Yes, we’re unashamedly Vectorworks fans. Every reader probably knows that. The primary reason is, of course, because of the ways that Vectorworks helps us get our work done. That’s coupled with the fact that the Vectorworks community of users is a great crowd.
One of those terrific and talented people is architect and programmer Matt Panzer. Matt is DC based, so if you need an area architect, you can actually visit him. The rest of us can hire Matt for his architectural visualization skills, or buy some or all of his Vectorworks Plug In Objects.
Camera Match is a must have plug-in. Architects who want to show their designs in context with the surrounding area need this tool. Builders and designers who remodel existing structures need Camera Match to see and sell ideas. Theatrical Designers and Artists of all stripes working in public space can make great use of Camera Match.
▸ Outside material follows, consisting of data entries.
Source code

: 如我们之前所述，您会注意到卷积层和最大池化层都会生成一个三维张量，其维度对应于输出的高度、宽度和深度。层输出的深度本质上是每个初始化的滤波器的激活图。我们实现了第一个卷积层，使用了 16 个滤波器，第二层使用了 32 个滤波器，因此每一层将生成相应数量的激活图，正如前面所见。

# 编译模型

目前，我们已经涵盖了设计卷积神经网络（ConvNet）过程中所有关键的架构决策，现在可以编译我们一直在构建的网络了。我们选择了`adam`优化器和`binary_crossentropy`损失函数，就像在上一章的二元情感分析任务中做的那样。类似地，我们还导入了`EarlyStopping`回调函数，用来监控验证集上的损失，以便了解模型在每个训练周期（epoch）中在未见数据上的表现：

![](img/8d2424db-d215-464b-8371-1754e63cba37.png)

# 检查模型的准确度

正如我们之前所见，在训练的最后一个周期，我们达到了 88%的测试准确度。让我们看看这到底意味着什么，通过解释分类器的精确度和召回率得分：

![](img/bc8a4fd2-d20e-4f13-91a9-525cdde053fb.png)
This makes complete sense for renovation work, seeing a new building adjacent to its soon-to-be neighbors, as well as sculptures in a park or on a plaza, amphitheatres, film location work, gardens and landscaping. The last is endless.
In this case, a small sculpture, originally designed for a desktop, has been enlarged, and to be placed here in a courtyard.
This glass sculpture uses many features of the Deform Tool in Vectorworks 2015, one of the many great ways Vectorworks allows designers to manipulate forms and create great things!
Camera Match is quick and easy to use. Take your photograph, manipulate as you will in a photo editor like Adobe Photoshop, and import as an Image into Vectorworks. Place the Image as an annotation of a Viewport that contains the model, align a reference point, set up the control lines and render!
OK, it’s not quite that simple, but you get the idea. It is easily way simpler than modeling the courtyard and building, plus you get the great atmosphere and textures. I could have even left some of the idle students standing around.
Camera Match includes tools for masking and adding shadows to the Camera Match Renderings.
The reality here is that this took very little time to create and render. If I had snapped a few other angles, I could have very easily seen the sculpture form multiple points of view. If the piece were really to be placed on this site, I could have done numerous studies to determine the best angle for the most viewers.
So, if you’re a Vectorworks user, you really ought to also be a Camera Match user.